As with the 1990s boom, or when a particular cigar makers hits a #1 cigar of the year rating, keeping up with a sharp increase in demand for a cigar can prove incredibly challenging for its maker.

Due to the restraints of proper growing procedures and the required aging periods for tobacco, cigars are an agricultural product that cannot be rushed if consistency and quality are to be adhered to.

When speaking about achieving Cigar Aficionado Cigar of the Year in 2014 with their Melanio Serie V Figurado, Oliva Global Brand Ambassador Brian Shapiro states, “It was a challenge for sure, but we had previously seen other brands unsuccessfully try to rush cigars to market after achieving the number one. We took our time; slowly, methodically increasing production to keep supply moving until we had eventually fulfilled the demand. It proved to be a successful plan, as we still live off that number one almost ten years later”.

Unlike the 1990s, today, most major “new world” cigar makers are more prepared for a boom period with greater reserves of tobacco.

Tobacco bales sit in a storage facility

Tobacco is sourced from more locations than ever before, including Nicaragua, who back in the 1990s were recovering from a period of communism and an embargo with the United States. Cigar production has been steadily growing in Nicaragua since around 2010, and today they are the biggest exporter to the USA.

Behind the Dominican Republic, Honduras is the third-leading exporter, shipping 60 to 70 million handmade cigars a year to the US alone.

For the first time ever, premium cigar imports to the United States have reached in excess of 400 million (source: Cigar Aficionado, Feb 2022).
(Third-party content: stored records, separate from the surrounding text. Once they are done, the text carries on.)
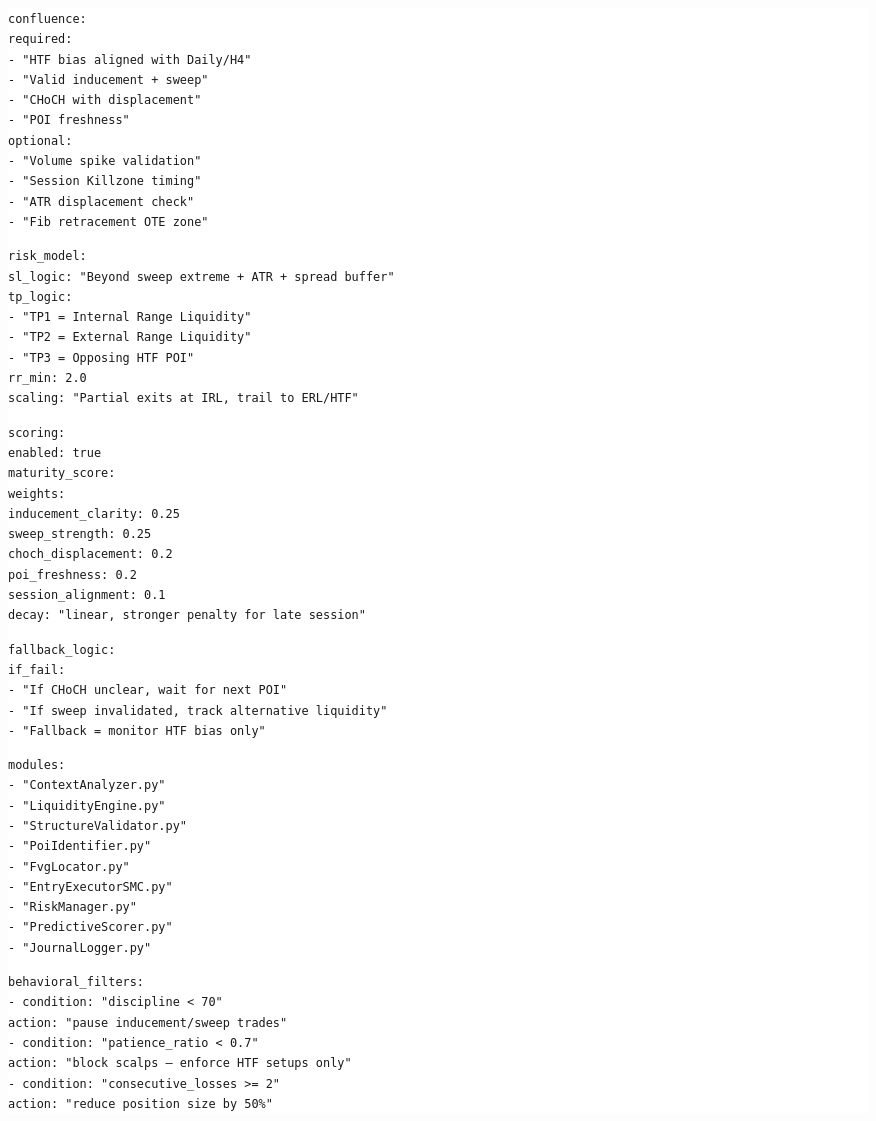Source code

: `confluence:`  
  `required:`  
    `- "HTF bias aligned with Daily/H4"`  
    `- "Valid inducement + sweep"`  
    `- "CHoCH with displacement"`  
    `- "POI freshness"`  
  `optional:`  
    `- "Volume spike validation"`  
    `- "Session Killzone timing"`  
    `- "ATR displacement check"`  
    `- "Fib retracement OTE zone"`

`risk_model:`  
  `sl_logic: "Beyond sweep extreme + ATR + spread buffer"`  
  `tp_logic:`  
    `- "TP1 = Internal Range Liquidity"`  
    `- "TP2 = External Range Liquidity"`  
    `- "TP3 = Opposing HTF POI"`  
  `rr_min: 2.0`  
  `scaling: "Partial exits at IRL, trail to ERL/HTF"`

`scoring:`  
  `enabled: true`  
  `maturity_score:`  
    `weights:`  
      `inducement_clarity: 0.25`  
      `sweep_strength: 0.25`  
      `choch_displacement: 0.2`  
      `poi_freshness: 0.2`  
      `session_alignment: 0.1`  
    `decay: "linear, stronger penalty for late session"`

`fallback_logic:`  
  `if_fail:`  
    `- "If CHoCH unclear, wait for next POI"`  
    `- "If sweep invalidated, track alternative liquidity"`  
    `- "Fallback = monitor HTF bias only"`

`modules:`  
  `- "ContextAnalyzer.py"`  
  `- "LiquidityEngine.py"`  
  `- "StructureValidator.py"`  
  `- "PoiIdentifier.py"`  
  `- "FvgLocator.py"`  
  `- "EntryExecutorSMC.py"`  
  `- "RiskManager.py"`  
  `- "PredictiveScorer.py"`  
  `- "JournalLogger.py"`

`behavioral_filters:`  
  `- condition: "discipline < 70"`  
    `action: "pause inducement/sweep trades"`  
  `- condition: "patience_ratio < 0.7"`  
    `action: "block scalps — enforce HTF setups only"`  
  `- condition: "consecutive_losses >= 2"`  
    `action: "reduce position size by 50%"`
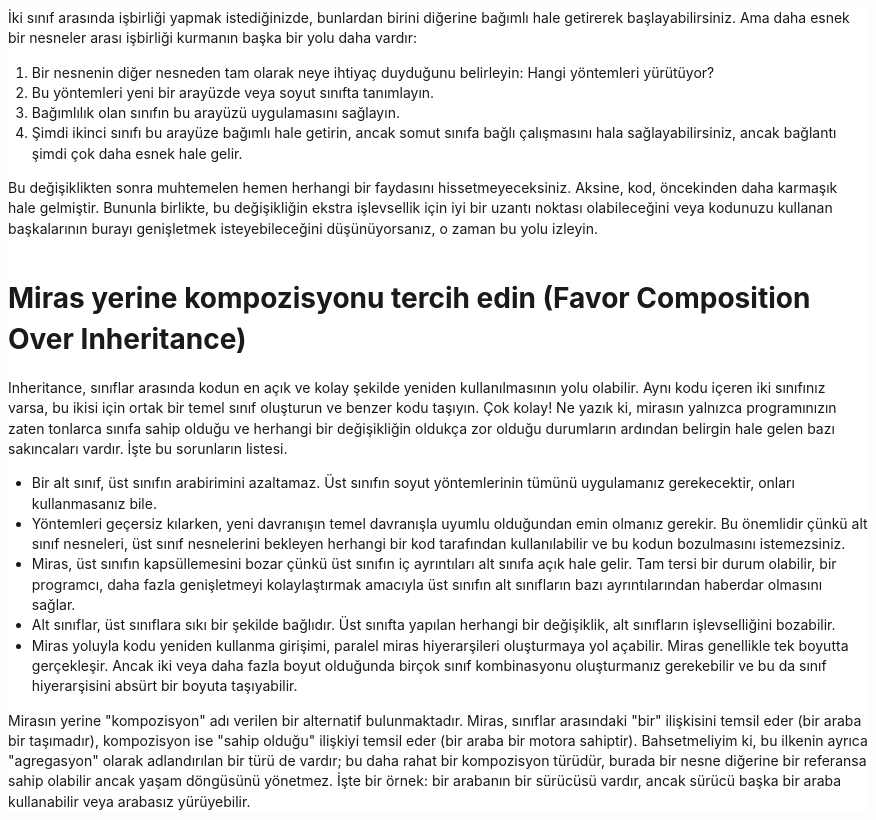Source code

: İki sınıf arasında işbirliği yapmak istediğinizde, bunlardan birini diğerine bağımlı hale getirerek başlayabilirsiniz. Ama daha esnek bir nesneler arası işbirliği kurmanın başka bir yolu daha vardır:

1. Bir nesnenin diğer nesneden tam olarak neye ihtiyaç duyduğunu belirleyin: Hangi yöntemleri yürütüyor?
2. Bu yöntemleri yeni bir arayüzde veya soyut sınıfta tanımlayın.
3. Bağımlılık olan sınıfın bu arayüzü uygulamasını sağlayın.
4. Şimdi ikinci sınıfı bu arayüze bağımlı hale getirin, ancak somut sınıfa bağlı çalışmasını hala sağlayabilirsiniz, ancak bağlantı şimdi çok daha esnek hale gelir.


Bu değişiklikten sonra muhtemelen hemen herhangi bir faydasını hissetmeyeceksiniz. Aksine, kod, öncekinden daha karmaşık hale gelmiştir. Bununla birlikte, bu değişikliğin ekstra işlevsellik için iyi bir uzantı noktası olabileceğini veya kodunuzu kullanan başkalarının burayı genişletmek isteyebileceğini düşünüyorsanız, o zaman bu yolu izleyin.

# Miras yerine kompozisyonu tercih edin (Favor Composition Over Inheritance)

Inheritance, sınıflar arasında kodun en açık ve kolay şekilde yeniden kullanılmasının yolu olabilir. Aynı kodu içeren iki sınıfınız varsa, bu ikisi için ortak bir temel sınıf oluşturun ve benzer kodu taşıyın. Çok kolay!
Ne yazık ki, mirasın yalnızca programınızın zaten tonlarca sınıfa sahip olduğu ve herhangi bir değişikliğin oldukça zor olduğu durumların ardından belirgin hale gelen bazı sakıncaları vardır. İşte bu sorunların listesi.
- Bir alt sınıf, üst sınıfın arabirimini azaltamaz. Üst sınıfın soyut yöntemlerinin tümünü uygulamanız gerekecektir, onları kullanmasanız bile.
- Yöntemleri geçersiz kılarken, yeni davranışın temel davranışla uyumlu olduğundan emin olmanız gerekir. Bu önemlidir çünkü alt sınıf nesneleri, üst sınıf nesnelerini bekleyen herhangi bir kod tarafından kullanılabilir ve bu kodun bozulmasını istemezsiniz.
- Miras, üst sınıfın kapsüllemesini bozar çünkü üst sınıfın iç ayrıntıları alt sınıfa açık hale gelir. Tam tersi bir durum olabilir, bir programcı, daha fazla genişletmeyi kolaylaştırmak amacıyla üst sınıfın alt sınıfların bazı ayrıntılarından haberdar olmasını sağlar.
- Alt sınıflar, üst sınıflara sıkı bir şekilde bağlıdır. Üst sınıfta yapılan herhangi bir değişiklik, alt sınıfların işlevselliğini bozabilir.
- Miras yoluyla kodu yeniden kullanma girişimi, paralel miras hiyerarşileri oluşturmaya yol açabilir. Miras genellikle tek boyutta gerçekleşir. Ancak iki veya daha fazla boyut olduğunda birçok sınıf kombinasyonu oluşturmanız gerekebilir ve bu da sınıf hiyerarşisini absürt bir boyuta taşıyabilir.

Mirasın yerine "kompozisyon" adı verilen bir alternatif bulunmaktadır. Miras, sınıflar arasındaki "bir" ilişkisini temsil eder (bir araba bir taşımadır), kompozisyon ise "sahip olduğu" ilişkiyi temsil eder (bir araba bir motora sahiptir).
Bahsetmeliyim ki, bu ilkenin ayrıca "agregasyon" olarak adlandırılan bir türü de vardır; bu daha rahat bir kompozisyon türüdür, burada bir nesne diğerine bir referansa sahip olabilir ancak yaşam döngüsünü yönetmez. İşte bir örnek: bir arabanın bir sürücüsü vardır, ancak sürücü başka bir araba kullanabilir veya arabasız yürüyebilir.






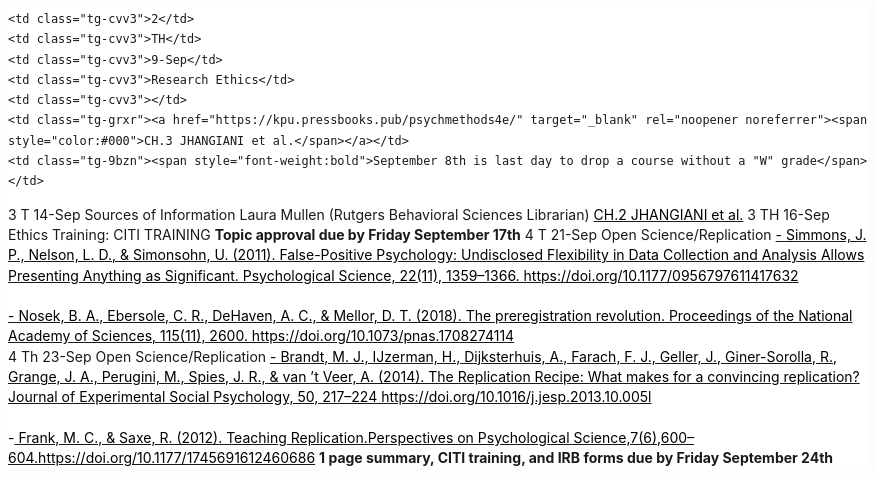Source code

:     <td class="tg-cvv3">2</td>
    <td class="tg-cvv3">TH</td>
    <td class="tg-cvv3">9-Sep</td>
    <td class="tg-cvv3">Research Ethics</td>
    <td class="tg-cvv3"></td>
    <td class="tg-grxr"><a href="https://kpu.pressbooks.pub/psychmethods4e/" target="_blank" rel="noopener noreferrer"><span style="color:#000">CH.3 JHANGIANI et al.</span></a></td>
    <td class="tg-9bzn"><span style="font-weight:bold">September 8th is last day to drop a course without a "W" grade</span></td>
  </tr>
  <tr>
    <td class="tg-cvv3">3</td>
    <td class="tg-cvv3">T</td>
    <td class="tg-cvv3">14-Sep</td>
    <td class="tg-cvv3">Sources of Information</td>
    <td class="tg-cvv3">Laura Mullen (Rutgers Behavioral Sciences Librarian)</td>
    <td class="tg-grxr"><a href="https://kpu.pressbooks.pub/psychmethods4e/" target="_blank" rel="noopener noreferrer"><span style="color:#000">CH.2 JHANGIANI et al.</span></a></td>
    <td class="tg-9bzn"></td>
  </tr>
  <tr>
    <td class="tg-cvv3">3</td>
    <td class="tg-cvv3">TH</td>
    <td class="tg-cvv3">16-Sep</td>
    <td class="tg-cvv3">Ethics Training: CITI TRAINING </td>
    <td class="tg-cvv3"></td>
    <td class="tg-grxr"></td>
    <td class="tg-9bzn"><span style="font-weight:bold">Topic approval due by Friday September 17th</span></td>
  </tr>
  <tr>
    <td class="tg-cvv3">4</td>
    <td class="tg-cvv3">T</td>
    <td class="tg-cvv3">21-Sep</td>
    <td class="tg-cvv3">Open Science/Replication</td>
    <td class="tg-cvv3"></td>
    <td class="tg-grxr"><a href="https://drive.google.com/drive/u/1/folders/1GHo4aIDyYnk7276-bBiEiATGn3ltgcp-" target="_blank" rel="noopener noreferrer"><span style="color:#000">- Simmons, J. P., Nelson, L. D., &amp; Simonsohn, U. (2011). False-Positive Psychology: Undisclosed Flexibility in Data Collection and Analysis Allows Presenting Anything as Significant. Psychological Science, 22(11), 1359–1366. https://doi.org/10.1177/0956797611417632</span></a><br><br><a href="https://drive.google.com/drive/u/1/folders/1GHo4aIDyYnk7276-bBiEiATGn3ltgcp-" target="_blank" rel="noopener noreferrer"><span style="color:#000">- Nosek, B. A., Ebersole, C. R., DeHaven, A. C., &amp; Mellor, D. T. (2018). The preregistration revolution. Proceedings of the National Academy of Sciences, 115(11), 2600. https://doi.org/10.1073/pnas.1708274114</span></a><br></td>
    <td class="tg-9bzn"></td>
  </tr>
  <tr>
    <td class="tg-cvv3">4</td>
    <td class="tg-cvv3">Th</td>
    <td class="tg-cvv3">23-Sep</td>
    <td class="tg-cvv3">Open Science/Replication</td>
    <td class="tg-cvv3"></td>
    <td class="tg-grxr"><a href="https://drive.google.com/drive/u/1/folders/1GHo4aIDyYnk7276-bBiEiATGn3ltgcp-" target="_blank" rel="noopener noreferrer"><span style="color:#000">- Brandt, M. J., IJzerman, H., Dijksterhuis, A., Farach, F. J., Geller, J., Giner-Sorolla, R., Grange, J. A., Perugini, M., Spies, J. R., &amp; van ’t Veer, A. (2014). The Replication Recipe: What makes for a convincing replication? Journal of Experimental Social Psychology, 50, 217–224 https://doi.org/10.1016/j.jesp.2013.10.005l</span></a><br><br><span style="color:#000">-</span><a href="https://drive.google.com/drive/u/1/folders/1GHo4aIDyYnk7276-bBiEiATGn3ltgcp-" target="_blank" rel="noopener noreferrer"><span style="color:#000"> Frank, M. C., &amp; Saxe, R. (2012). Teaching Replication.Perspectives on Psychological Science,7(6),600–604.https://doi.org/10.1177/1745691612460686</span></a></td>
    <td class="tg-9bzn"><span style="font-weight:bold">1 page summary, CITI training, and IRB forms due by Friday September 24th</span></td>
Despite a global price-fixing hike and supply shortages as a result of the aftermath of Covid-19 and Hurricane Ian, Cuba reported record-setting profits for its Habanos products in 2022.

“Though 2023 numbers have tapered a bit since the big Covid spike of 2021, premium cigar sales remain higher than they were in 2019’s pre-pandemic period.” says Colm O’Shea, Executive VP at Canadian cigar distributor House of Horvath . “We believe the cause of this micro-boom is attributed to new consumers joining the cigar market and not from existing consumers smoking more premium cigars.”

When it comes to enjoying a premium cigar, it’s the more the merrier – now more than ever.